All lines in the records that carry the string "size" are to be shown.

* Records for this exercise
================
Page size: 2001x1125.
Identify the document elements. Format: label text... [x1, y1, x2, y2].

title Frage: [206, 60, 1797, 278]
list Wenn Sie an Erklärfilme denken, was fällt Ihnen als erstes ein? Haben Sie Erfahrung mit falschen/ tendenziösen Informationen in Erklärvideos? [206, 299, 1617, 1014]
================
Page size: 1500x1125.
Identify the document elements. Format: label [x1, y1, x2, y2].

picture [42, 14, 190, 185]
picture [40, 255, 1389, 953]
================
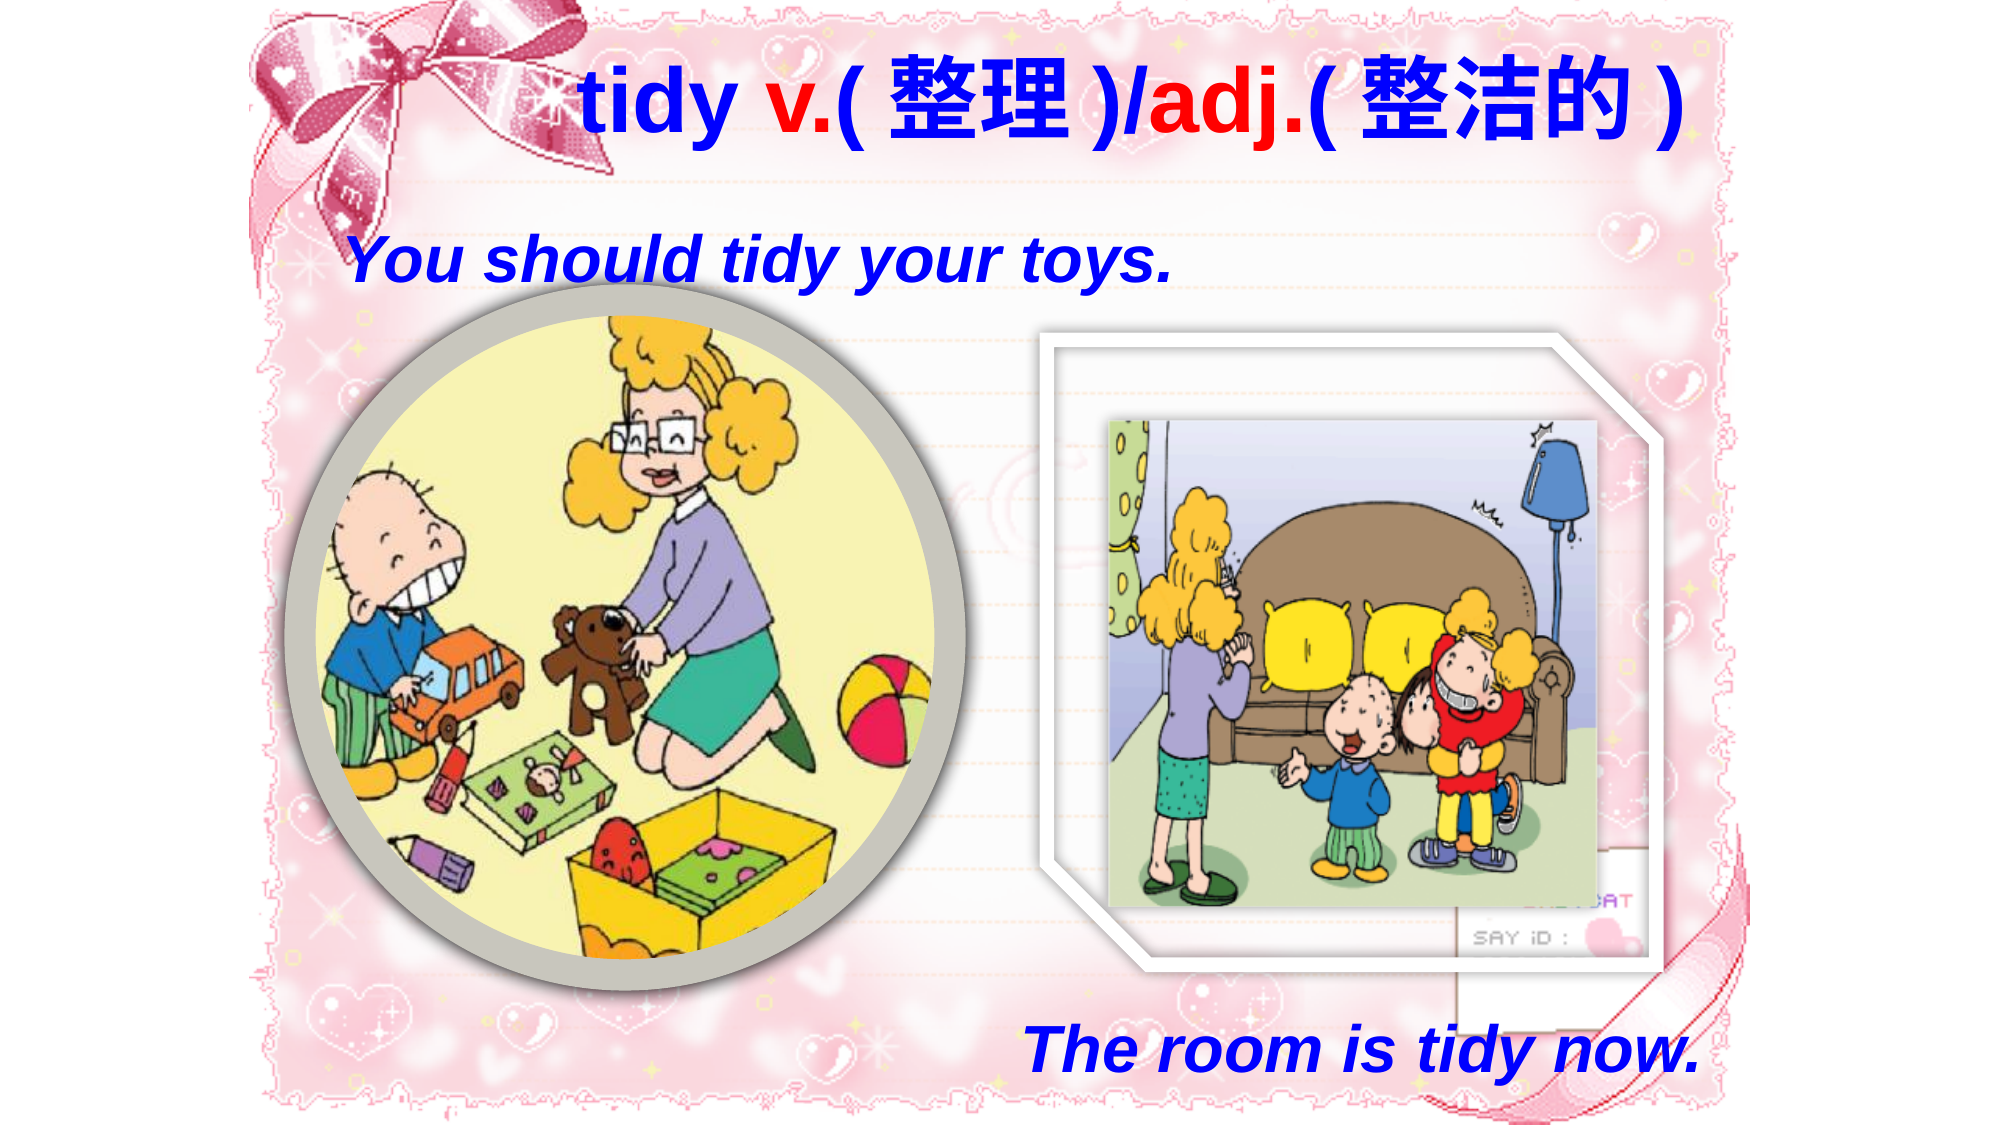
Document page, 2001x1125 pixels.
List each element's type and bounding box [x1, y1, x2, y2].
================
* Result
Page size: 2001x1125.
Page size: 1500x1125.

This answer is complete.